Ponownie, bo jeśli spojrzeć na występy poznanianki w wielkoszlemowych wyzwaniach, ostatni raz Polka zwyciężyła singlowy mecz w trakcie US Open w 2022 roku. To był zresztą wyjątkowy sezon dla Magdy Linette, która dotarła wówczas do półfinału Australian Open, a na Wimbledonie zameldowała się w III rundy. Problem jednak w tym, że od tamtego, świetnego okresu polskiej tenisistki, minęło już sporo czasu…
Wimbledon: Magda Linette odpadła z turnieju w I rundzie singla
Wydawało się, że przełamanie dla Linette tej koszmarnej, wielkoszlemowej passy może przyjść w trakcie tegorocznej rywalizacji na trawiastych kortach w Londynie. Poznanianka dokooptowała do swojego sztabu Agnieszkę Radwańską. „Isia” to wybitna specjalistka gry na tego typu nawierzchni, w przeszłości dodatkowo m.in. finalistka i półfinalistka Wimbledonu. Z kim jak z kim, ale z Radwańską z pewnością Linette było łatwiej – przynajmniej teoretycznie – zaprzyjaźnić się z trawiastymi kortami.

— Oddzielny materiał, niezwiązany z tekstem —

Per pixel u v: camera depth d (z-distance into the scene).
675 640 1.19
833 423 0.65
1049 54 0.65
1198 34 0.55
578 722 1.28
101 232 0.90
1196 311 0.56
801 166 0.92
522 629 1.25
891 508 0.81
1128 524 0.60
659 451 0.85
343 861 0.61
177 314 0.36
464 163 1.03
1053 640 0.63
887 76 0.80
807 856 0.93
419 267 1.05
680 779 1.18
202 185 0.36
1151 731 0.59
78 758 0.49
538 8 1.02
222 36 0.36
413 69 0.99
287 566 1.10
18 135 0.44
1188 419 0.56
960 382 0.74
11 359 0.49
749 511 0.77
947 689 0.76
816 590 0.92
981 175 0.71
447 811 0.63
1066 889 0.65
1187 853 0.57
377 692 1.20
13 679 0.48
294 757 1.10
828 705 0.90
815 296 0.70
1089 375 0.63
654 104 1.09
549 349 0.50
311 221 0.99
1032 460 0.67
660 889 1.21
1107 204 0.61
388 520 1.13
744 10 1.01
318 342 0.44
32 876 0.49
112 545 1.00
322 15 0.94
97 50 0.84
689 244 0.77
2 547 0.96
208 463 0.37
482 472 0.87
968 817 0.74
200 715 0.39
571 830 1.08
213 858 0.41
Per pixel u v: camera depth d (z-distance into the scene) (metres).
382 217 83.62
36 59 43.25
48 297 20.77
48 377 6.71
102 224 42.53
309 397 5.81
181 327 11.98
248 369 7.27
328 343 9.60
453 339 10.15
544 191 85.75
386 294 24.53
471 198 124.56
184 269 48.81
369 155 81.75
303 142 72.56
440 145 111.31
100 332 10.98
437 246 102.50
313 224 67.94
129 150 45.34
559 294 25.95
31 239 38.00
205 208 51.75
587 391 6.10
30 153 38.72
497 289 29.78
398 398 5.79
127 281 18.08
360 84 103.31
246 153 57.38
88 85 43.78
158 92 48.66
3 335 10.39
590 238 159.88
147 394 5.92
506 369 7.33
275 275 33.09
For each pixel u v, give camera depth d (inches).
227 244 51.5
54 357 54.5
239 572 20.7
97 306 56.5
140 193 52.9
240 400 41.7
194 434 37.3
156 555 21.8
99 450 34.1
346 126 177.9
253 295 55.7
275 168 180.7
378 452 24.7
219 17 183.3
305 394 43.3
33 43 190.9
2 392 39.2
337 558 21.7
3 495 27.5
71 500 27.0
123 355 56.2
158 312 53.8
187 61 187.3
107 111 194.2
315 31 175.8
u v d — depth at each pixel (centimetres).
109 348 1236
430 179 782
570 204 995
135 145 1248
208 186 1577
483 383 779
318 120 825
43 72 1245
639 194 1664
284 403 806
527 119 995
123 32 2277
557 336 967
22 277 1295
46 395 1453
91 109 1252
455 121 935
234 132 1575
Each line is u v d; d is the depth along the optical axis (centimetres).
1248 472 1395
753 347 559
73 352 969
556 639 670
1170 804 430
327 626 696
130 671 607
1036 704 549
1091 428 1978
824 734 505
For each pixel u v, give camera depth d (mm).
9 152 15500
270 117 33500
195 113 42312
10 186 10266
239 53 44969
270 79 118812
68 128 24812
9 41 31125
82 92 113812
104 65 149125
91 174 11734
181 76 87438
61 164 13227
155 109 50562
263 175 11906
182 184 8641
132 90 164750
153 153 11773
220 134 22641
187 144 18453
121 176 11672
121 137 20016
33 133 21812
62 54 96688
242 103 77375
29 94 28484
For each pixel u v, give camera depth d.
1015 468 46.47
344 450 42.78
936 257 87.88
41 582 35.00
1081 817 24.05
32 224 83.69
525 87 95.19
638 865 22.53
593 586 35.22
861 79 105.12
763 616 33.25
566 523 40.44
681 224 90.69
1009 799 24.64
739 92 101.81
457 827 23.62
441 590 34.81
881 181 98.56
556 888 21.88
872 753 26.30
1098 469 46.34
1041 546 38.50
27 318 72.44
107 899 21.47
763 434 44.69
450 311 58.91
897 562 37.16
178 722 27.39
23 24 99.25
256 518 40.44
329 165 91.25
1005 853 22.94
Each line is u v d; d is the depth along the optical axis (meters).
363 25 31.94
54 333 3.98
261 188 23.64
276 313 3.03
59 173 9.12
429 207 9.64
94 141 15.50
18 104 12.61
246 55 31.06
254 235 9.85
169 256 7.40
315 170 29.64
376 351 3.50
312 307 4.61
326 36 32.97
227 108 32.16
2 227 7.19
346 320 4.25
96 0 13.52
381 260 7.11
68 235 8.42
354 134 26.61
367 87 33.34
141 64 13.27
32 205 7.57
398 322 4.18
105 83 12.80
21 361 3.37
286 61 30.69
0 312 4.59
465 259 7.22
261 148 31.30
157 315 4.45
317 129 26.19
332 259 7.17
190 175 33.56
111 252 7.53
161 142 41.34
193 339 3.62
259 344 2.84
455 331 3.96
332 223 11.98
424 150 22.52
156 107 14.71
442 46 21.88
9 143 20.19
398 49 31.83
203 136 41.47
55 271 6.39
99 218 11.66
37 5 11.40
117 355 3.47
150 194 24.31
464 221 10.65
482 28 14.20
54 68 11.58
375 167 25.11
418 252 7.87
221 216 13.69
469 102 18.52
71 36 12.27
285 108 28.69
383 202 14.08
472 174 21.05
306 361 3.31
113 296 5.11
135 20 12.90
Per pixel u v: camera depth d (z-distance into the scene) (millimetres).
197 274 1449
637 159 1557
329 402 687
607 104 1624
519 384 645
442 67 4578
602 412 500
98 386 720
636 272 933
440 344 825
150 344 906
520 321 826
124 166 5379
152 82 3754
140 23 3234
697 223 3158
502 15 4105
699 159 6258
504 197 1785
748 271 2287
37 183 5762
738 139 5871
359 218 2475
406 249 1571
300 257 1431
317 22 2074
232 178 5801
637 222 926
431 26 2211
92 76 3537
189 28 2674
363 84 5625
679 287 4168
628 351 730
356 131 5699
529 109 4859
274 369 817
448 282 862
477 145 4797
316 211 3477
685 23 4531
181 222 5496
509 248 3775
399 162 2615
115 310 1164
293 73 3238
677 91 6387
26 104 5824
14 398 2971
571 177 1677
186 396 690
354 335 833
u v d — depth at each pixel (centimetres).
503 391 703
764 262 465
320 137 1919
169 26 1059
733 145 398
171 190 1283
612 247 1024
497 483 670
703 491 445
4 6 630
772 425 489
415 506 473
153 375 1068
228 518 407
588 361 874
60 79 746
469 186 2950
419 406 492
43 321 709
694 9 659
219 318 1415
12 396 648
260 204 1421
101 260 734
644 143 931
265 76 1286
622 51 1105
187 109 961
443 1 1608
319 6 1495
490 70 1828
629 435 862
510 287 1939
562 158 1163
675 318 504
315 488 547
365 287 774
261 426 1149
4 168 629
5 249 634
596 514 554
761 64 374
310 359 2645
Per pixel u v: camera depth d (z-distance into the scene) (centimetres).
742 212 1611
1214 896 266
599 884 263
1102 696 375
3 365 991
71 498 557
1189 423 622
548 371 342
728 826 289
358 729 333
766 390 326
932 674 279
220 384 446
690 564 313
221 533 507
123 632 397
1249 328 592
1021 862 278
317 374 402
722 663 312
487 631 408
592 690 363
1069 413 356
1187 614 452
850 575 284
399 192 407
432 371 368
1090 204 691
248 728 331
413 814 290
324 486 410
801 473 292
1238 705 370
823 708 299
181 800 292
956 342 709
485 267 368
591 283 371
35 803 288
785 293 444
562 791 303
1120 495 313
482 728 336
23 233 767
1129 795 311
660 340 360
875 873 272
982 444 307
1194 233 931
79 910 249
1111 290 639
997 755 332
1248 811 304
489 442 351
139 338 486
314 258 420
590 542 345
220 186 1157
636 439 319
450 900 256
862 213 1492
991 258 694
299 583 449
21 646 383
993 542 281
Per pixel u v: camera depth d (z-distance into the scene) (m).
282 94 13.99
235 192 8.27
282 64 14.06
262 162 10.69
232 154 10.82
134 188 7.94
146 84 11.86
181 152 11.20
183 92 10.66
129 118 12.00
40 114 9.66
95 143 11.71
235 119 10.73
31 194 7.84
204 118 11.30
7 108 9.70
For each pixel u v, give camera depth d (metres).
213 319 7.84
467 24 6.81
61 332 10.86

Kiedy jednak przyszło do singlowej weryfikacji, Polka nie zdołała przejść granicy I rundy turnieju Wielkiego Szlema. Lepsza od Linette we wtorkowe, późne popołudnie, okazała się Elsa Jacquemot. Francuzka po przegraniu pierwszej partii po tie-breaku 7:9, w kolejnej odsłonie rozbiła Polkę (6:1), a następnie po jednym przełamaniu w trzeciej partii (6:4), zapewniła sobie awans do II rundy legendarnego turnieju w Londynie.
Linette nie ukrywała rozczarowania ostatecznym wynikiem meczu z Francuzką.
– Myślę, że na pewno miałam lepsze dni… […] Po pierwszym secie miałam nadzieję, ale nie zareagowałam tak, jak trzeba, bo przecież przegrałam drugiego 1:6. Fizycznie czułam się dobrze, ale niestety się nie udało – przyznała Linette przed kamerą Polsatu Sport.
Z turniejem singlowym wśród pań na etapie I rundy swój udział zakończyła również Magdalena Fręch. Łodzianka przegrała również z dużo młodszą od siebie, mającą zaledwie 18 lat, Kanadyjką Victorią Mboko. Fręch przegrała wyraźnie 3:6, 2:6.
Linette wystąpi w Londynie jeszcze w rywalizacji deblowej.